In the current election campaign, the issue has devolved into a race to the bottom, with the Opposition claiming its population goals are even lower – thus more sustainable – than the Government’s.
At the same time, population-control viewpoints have been much more prominent in the media. Next week, the ABC will screen Dick Smith’s Population Puzzle, a documentary in which the entrepreneur will air his views on the potential dangers of Australian and global population growth.
Recently ABC News 24 interviewed Mark O’Connor, co-author of Overloading Australia, member of the Stable Population Party of Australia and a candidate for the Senate in the upcoming federal election. (Mark was also the celebrant at my wedding and I have a great deal of admiration for him.) Dick Smith bought a crateload of copies of Overloading Australia and posted them to all state and federal politicians and mayors around the country.
By limiting immigration, sustainable population activists aim to ensure Australia’s population will top out at around 26 million people. But even this may be too many; Professor Tim Flannery believes the long-term human carrying capacity of the Australian continent and Tasmania could be as low as 8 million people.
This notion of ‘carrying capacity’ – that we will simply run out of resources to sustain current levels of population growth – has been thoroughly discredited. Brendan O’Neill in Spiked provides an excellent summary.
Thomas Malthus was wrong in the early 19th century when he predicted “epidemics, pestilence and plagues” would “sweep off tens of thousands” if we didn’t get working-class birth rates under control.

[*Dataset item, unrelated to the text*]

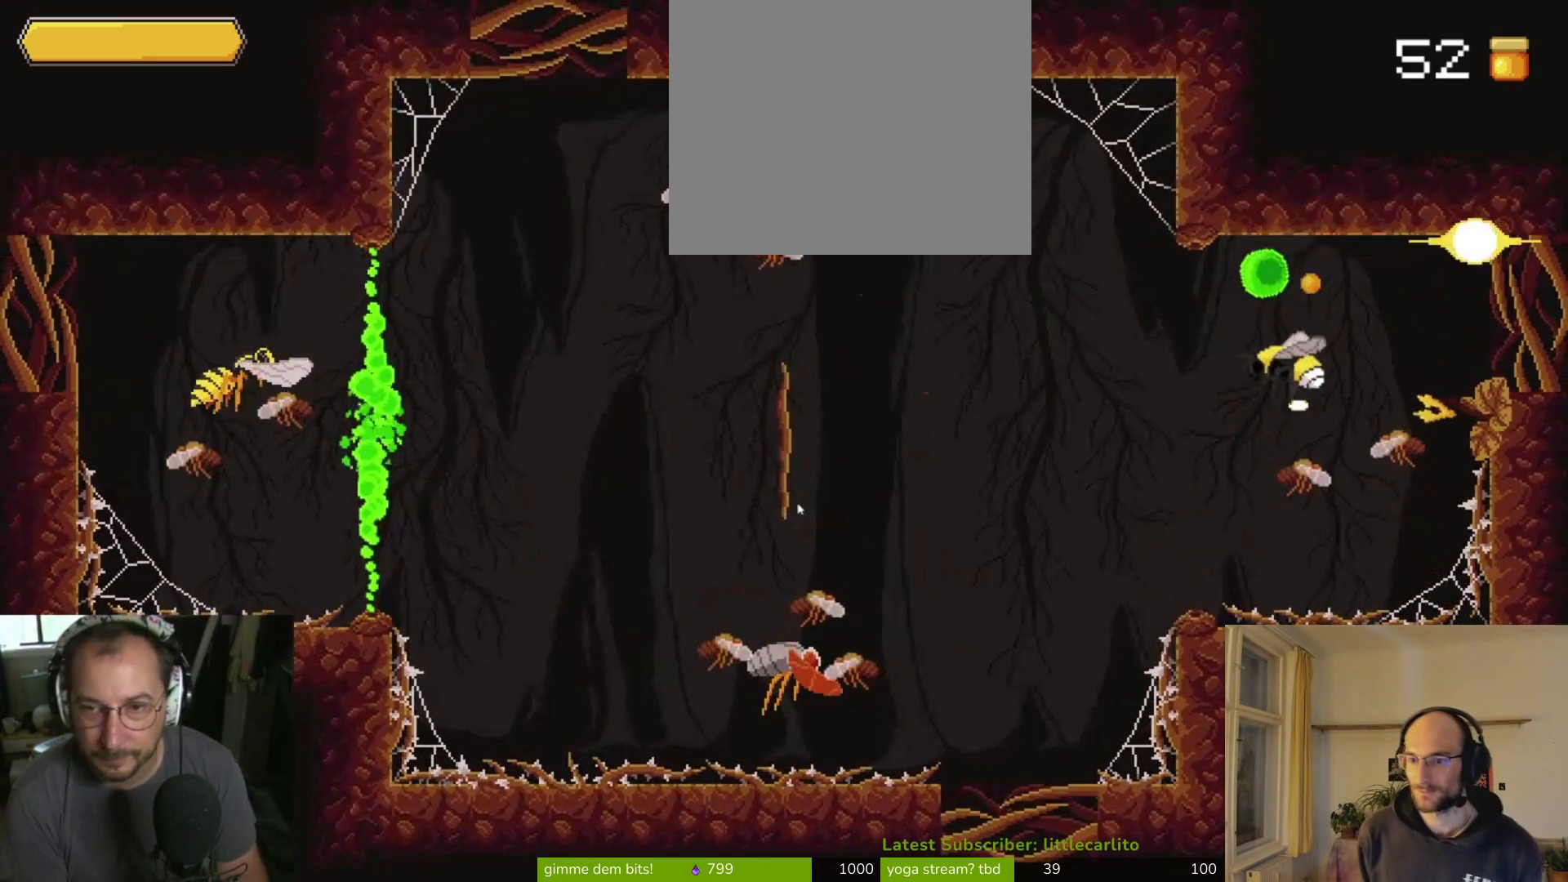
{"buttons": [], "left_stick": "left", "right_stick": "center", "events": [[67, "CIRCLE", "up"], [67, "CROSS", "up"], [133, "CIRCLE", "down"], [133, "CROSS", "down"], [233, "CIRCLE", "up"], [233, "CROSS", "up"]]}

Paul Ehrlich was wrong in the early 1970s when he predicted “hundreds of millions of people [would] starve to death” in India by 1980 or so.
Malthus and Ehrlich backed up their arguments with scientific-sounding factoids, but what actually drove their views was a deep hatred of other humans (those of lower class or darker skin, respectively) and a failure to grasp our species’ amazing ability to adapt and overcome problems.
This is why today’s green-tinged neo-Malthusians are wrong when they claim our current population growth is ecologically unsustainable, or can only occur at the expense of living standards. Despite the exponential growth of the world’s population, living standards are higher now than they have ever been in history.
They claim to eschew China-style coercive population control practices but fail to explain how education campaigns or handing out condoms could possibly achieve their goals, especially given the spread of anti-contraception religions across the developing world.
It is also a total failure of imagination to believe that even if we can’t solve all the potential problems of population growth with today’s technology, we will not find ways to do so in the future. History has shown, again and again, that we could and we did. There is no reason to believe we can not or will not in future.
As population grows, so do technology and society. We find ways to cope. We find alternatives to scarce resources. We come up with brilliant ways of feeding and housing ourselves and living with each other.
The fact is, we’re not doing those things well at the moment. We’re not developing renewable energy or building the infrastructure to cope with the pressures of population growth.
But to claim the answer to crowded trains or traffic jams or water shortages or even global warming is sealing off our borders or having fewer babies, rather than using all our intelligence and industriousness to fix the problems, smacks of a Luddite hatred of progress and a deep misanthropy.